2017/89: Prédation, Jérôme CAMUT & Nathalie HUG

Un cadavre dénudé est découvert dans une friche industrielle, la main droite déchiquetée. Un homme se tire une balle en pleine tête, dans un centre commercial bondé. Un jeune père, dressé comme un chien, est tourmenté sans relâche au fond d’un cachot sans porte ni fenêtre. Aucune piste, aucun lien, aucun mobile… Qui sont ces hommes? Pourquoi ont-ils été choisis? Pour quelle mise à mort aberrante? « Prédation » entrouvre la porte d’un univers imprévisible et angoissant, étrangement en prise avec les faits divers les plus choquants de notre époque.

C’est le premier roman du duo que je lis et évidemment pas le dernier! Wouah!! C’est détonant et perturbant.

Un très bon thriller, au rythme soutenu. Pas le temps de s’ennuyer… Un méchant vraiment méchant et détraqué. Un type extrêmement dangereux parce que sans limites, un manipulateur hors pair. L’idée qui a germé dans son esprit malade est juste diabolique et glaçante. Un scénario qui interroge sur la capacité de l’homme à se soumettre et à se dépasser. Jusqu’où seriez-vous capable d’aller pour sauver la personne qui compte le plus pour vous? Accepteriez-vous d’être dressé? Obéiriez-vous aveuglément à votre tortionnaire? Seriez-vous capable de vous rebeller? A quel prix?

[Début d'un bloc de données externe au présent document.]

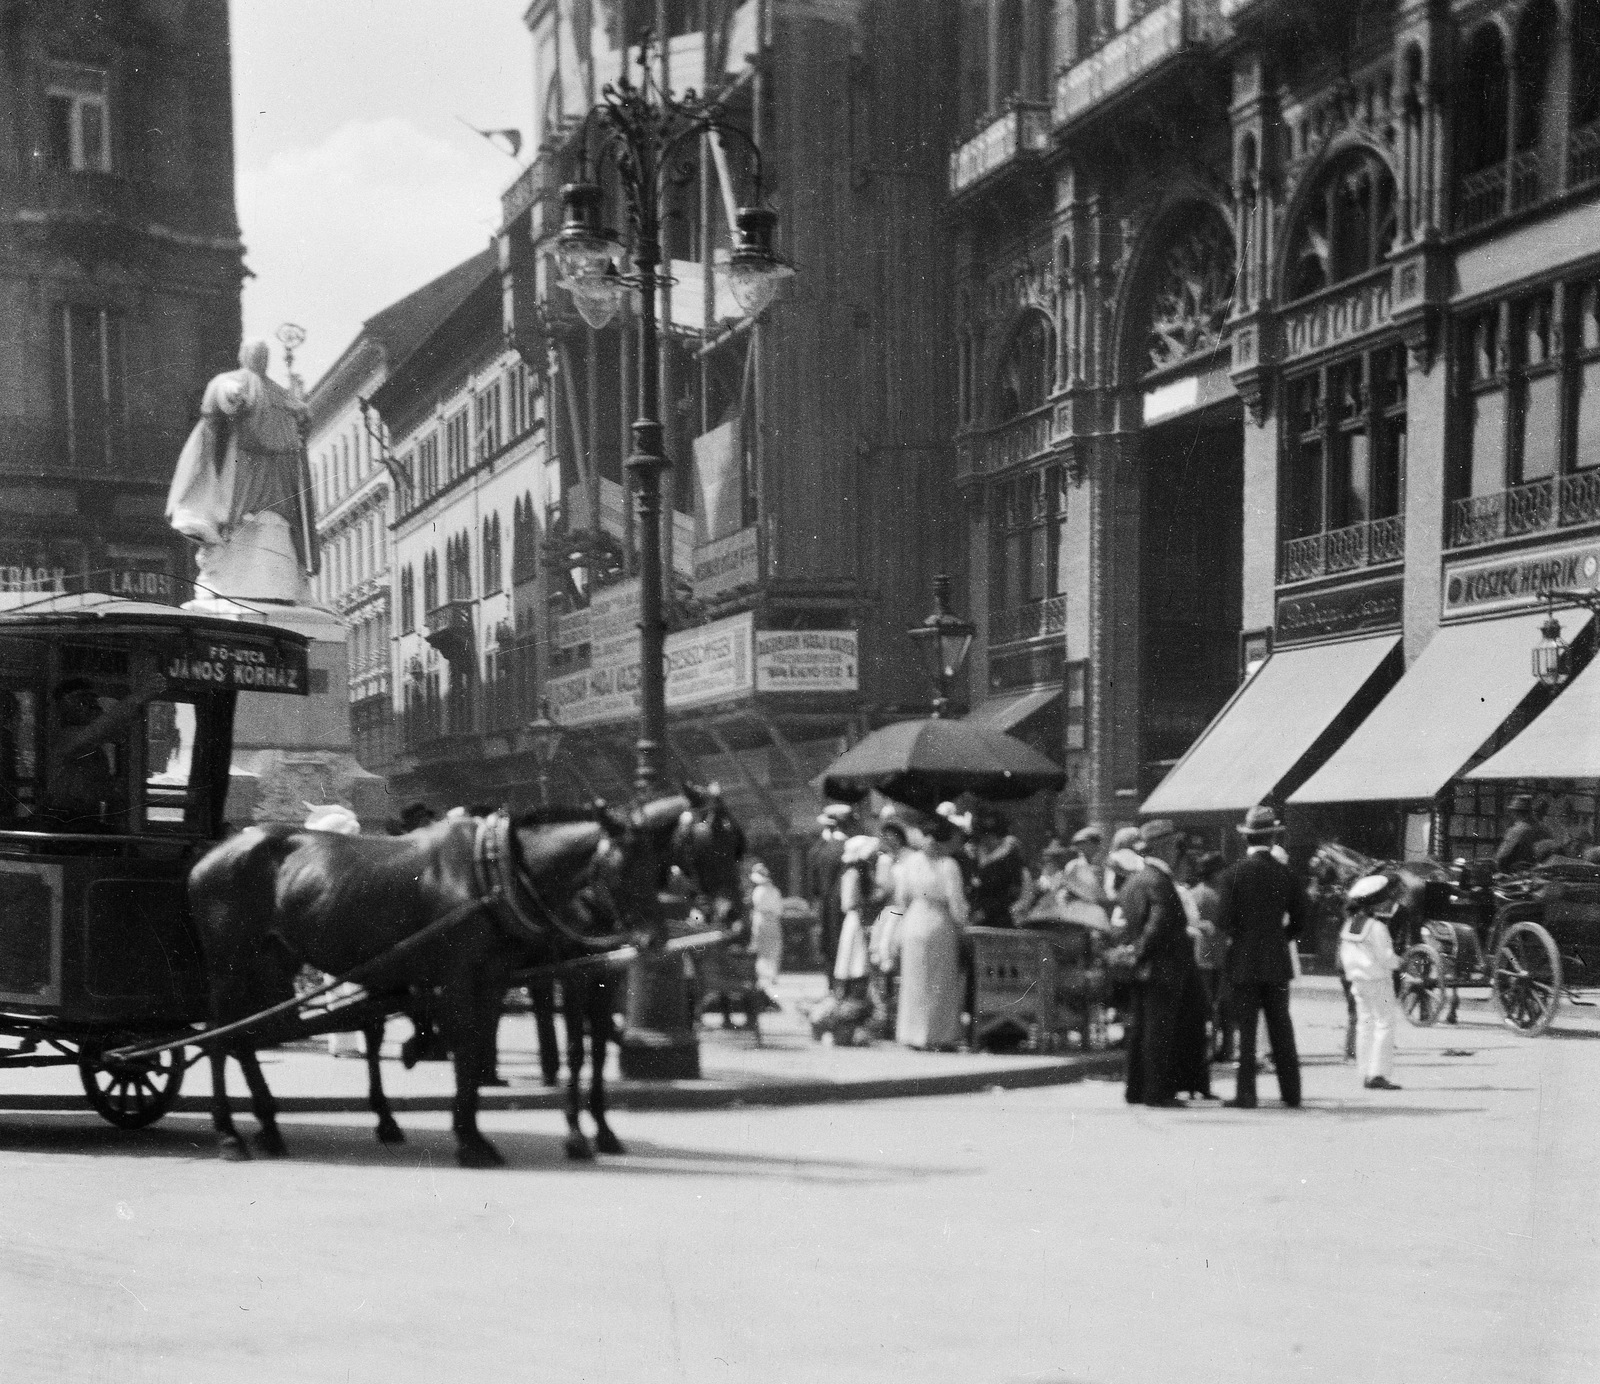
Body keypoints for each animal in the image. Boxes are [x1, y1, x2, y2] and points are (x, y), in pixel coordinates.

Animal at [184, 784, 745, 1158]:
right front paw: (511, 1137)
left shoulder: (520, 977)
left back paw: (275, 1123)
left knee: (252, 1035)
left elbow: (489, 1050)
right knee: (222, 1034)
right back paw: (229, 1131)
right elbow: (502, 1048)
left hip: (272, 961)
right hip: (229, 963)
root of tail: (212, 853)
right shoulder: (515, 975)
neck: (499, 872)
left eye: (737, 844)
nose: (734, 916)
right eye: (619, 867)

Très bon… Les deux tomes suivants ne vont pas tarder à sortir de ma PAL…

 


2017/86: Chorale, Nick GARDEL

Un magasin qui explose, un mitraillage à la kalashnikov, une sirène recherchée, un gang sanguinaire, Peter, Jean-Edouard et Lorelei sont des habitués du chaos. quand leurs extraordinaires aptitudes pour les ennuis s’entrecroisent, cette troupe soudée par l’amitié prend la route à bord d’une vieille DS qui en a vu d’autres. Mais jusqu’où peut conduire l’amitié?

Comme pour Droit dans le mur, voici un roman totalement improbable mais pourtant ça fonctionne parfaitement.

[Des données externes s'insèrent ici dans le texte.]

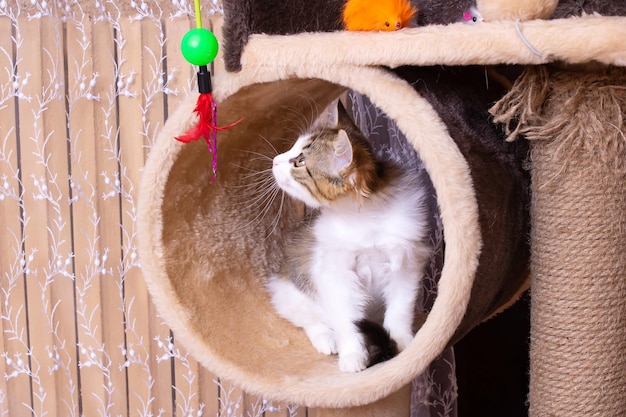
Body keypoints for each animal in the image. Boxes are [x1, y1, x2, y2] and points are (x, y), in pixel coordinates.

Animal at [264, 104, 428, 370]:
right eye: (293, 148)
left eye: (299, 161)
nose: (274, 160)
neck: (364, 219)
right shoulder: (335, 273)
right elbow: (347, 321)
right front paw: (352, 355)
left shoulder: (406, 263)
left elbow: (399, 310)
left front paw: (402, 344)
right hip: (289, 291)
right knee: (312, 321)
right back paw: (328, 340)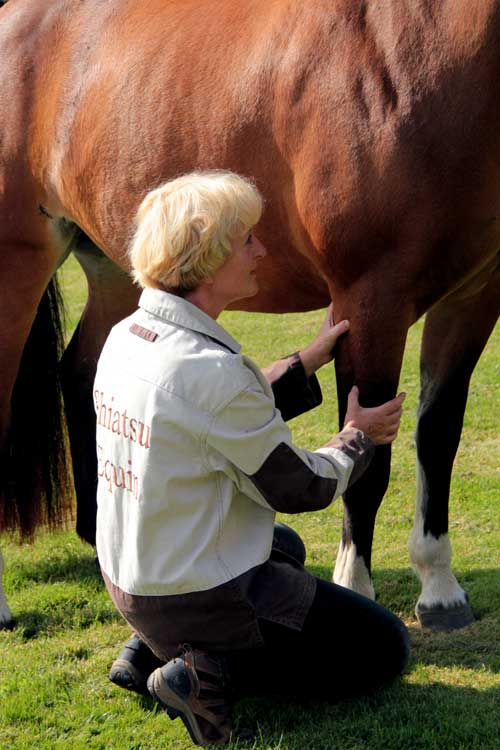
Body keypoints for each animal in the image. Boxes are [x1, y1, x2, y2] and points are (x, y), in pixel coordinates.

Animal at [0, 0, 500, 636]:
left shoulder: (473, 298)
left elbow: (437, 436)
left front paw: (439, 588)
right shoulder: (371, 303)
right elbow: (368, 462)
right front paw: (356, 588)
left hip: (114, 266)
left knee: (82, 371)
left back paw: (103, 544)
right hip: (14, 269)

Je ne connaissais pas encre Peter, Jed et Lorelei, des personnages hauts en couleurs, truculents et excentriques. Mais ô combien attachants! Et on ne s’ennuie pas avec eux! On n’a pas le temps. Le rythme est effréné, ça ne s’arrête pas une minute. Pris malgré eux dans une histoire qui les dépasse, à la recherche d’Aykut, un ami commun, ils vont enchainer les surprises et les catastrophes. En effet, depuis que sa boutique d’aspirateurs a explosé, Aykut s’est évanoui dans la nature…

Un roman à suspens bourré d’humour mordant et sarcastique. On y retrouve un peu l’esprit d’Audiard. Une sorte de road-trip déjanté, loufoque, rocambolesque, même picaresque. Un très bon moment de lecture.